In FIG. 1, the data show expression of the ratio of phosphorylated SMAD2 (pSMAD2) protein relative to total SMAD2 protein in BAL cells isolated from cynomolgus monkeys after 8-weekly doses of STX-100 treatment relative to circulating levels of STX-100 in serum after the last (8^th) weekly dose of antibody (area under the curve (AUC) ug*hr/ml). Data are shown for individual animals in vehicle and 0.1, 0.3, 1.0, 3.0, and 10 mg/kg STX-100 treatment groups. pSMAD2 and total SMAD2 levels were determined by ELISA analysis.

In FIG. 2, the data show expression of example genes a) ALOX5, b) OLR1, c) Serpinel, and d) TGM2 in BAL cells isolated from cynomolgus monkeys after 8-weekly doses of STX-100 treatment relative to circulating levels of STX-100 in serum after the last (8^th) weekly dose of antibody (area under the curve (AUC) ug*hr/ml). Data are shown for individual animals in vehicle and 0.1, 0.3, 1.0, 3.0, and 10 mg/kg STX-100 treatment groups. Gene expression was determined by Taqman® gene expression analysis.
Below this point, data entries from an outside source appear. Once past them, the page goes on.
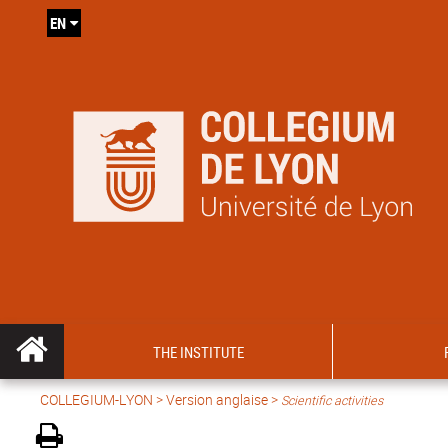
EN
THE INSTITUTE
COLLEGIUM-LYON
>
Version anglaise
>
Scientific activities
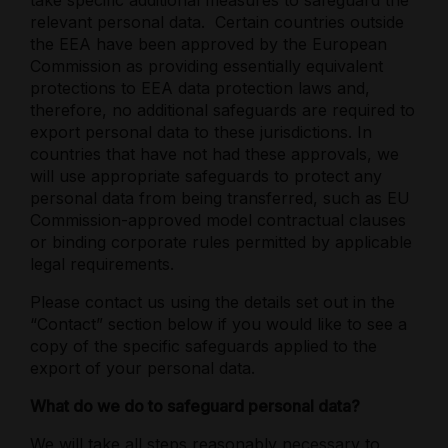
take specific additional measures to safeguard the
relevant personal data.
Certain countries outside
the EEA have been approved by the European
Commission as providing essentially equivalent
protections to EEA data protection laws and,
therefore, no additional safeguards are required to
export personal data to these jurisdictions. In
countries that have not had these approvals, we
will use appropriate safeguards to protect any
personal data from being transferred, such as EU
Commission-approved model contractual clauses
or binding corporate rules permitted by applicable
legal requirements.
Please contact us using the details set out in the
“Contact” section below if you would like to see a
copy of the specific safeguards applied to the
export of your personal data.
What do we do to safeguard personal data?
We will take all steps reasonably necessary to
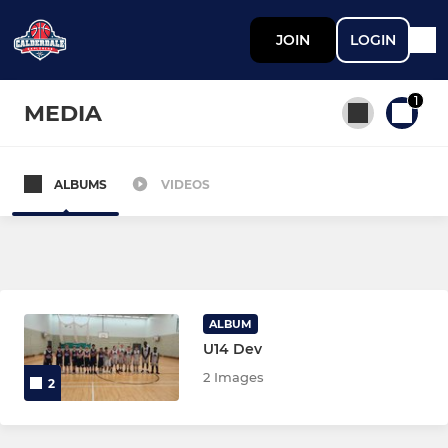
JOIN
LOGIN
1
MEDIA
ALBUMS
VIDEOS
All teams
SENIOR
Calderdale Hawks 1
ALBUM
U14 Dev
Calderdale Hawks 2
2 Images
2
Calderdale Hawks 3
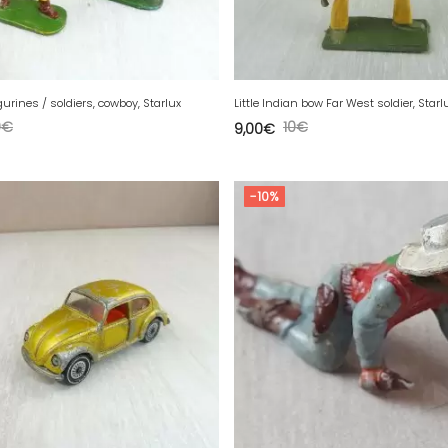
igurines / soldiers, cowboy, Starlux
Little Indian bow Far West soldier, Starlu
0
€
10
€
9,00
€
-10%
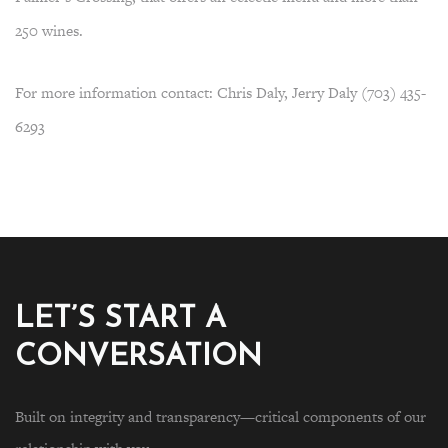
250 wines.
For more information contact: Chris Daly, Jerry Daly (703) 435-
6293
LET’S START A
CONVERSATION
Built on integrity and transparency—critical components of our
Example 2: Quantitative Polymerase Chain Reaction Studies on Gene Expression Levels in BAL Macrophage Cells Following Injection of 3G9 Antibody in Mice

Wild type mice were either treated with 2 doses of 3G9 antibody at three different concentrations (i.e., 0.3 mg/kg, 1 mg/kg, or 3 mg/kg) 7 days apart or not treated (control). BAL macrophages were isolated from the mice 24 hours after the second dose and quantitative polymerase chain reaction was used to determine the expression level of Cathepsin L, Legumain, PAI-1 (also known as Serpinel), Osteopontin, TREM-1, MMP-19, and ALCAM.

3G9 treatment did not significantly affect the expression of Cathepsin L or Legumain (FIGS. 3 and 4). However, 3G9 treatment increased the expression of MMP19 and ALCAM, and reduced the expression of osteopontin, TREM-1 and PAI-1 (FIGS. 5-9).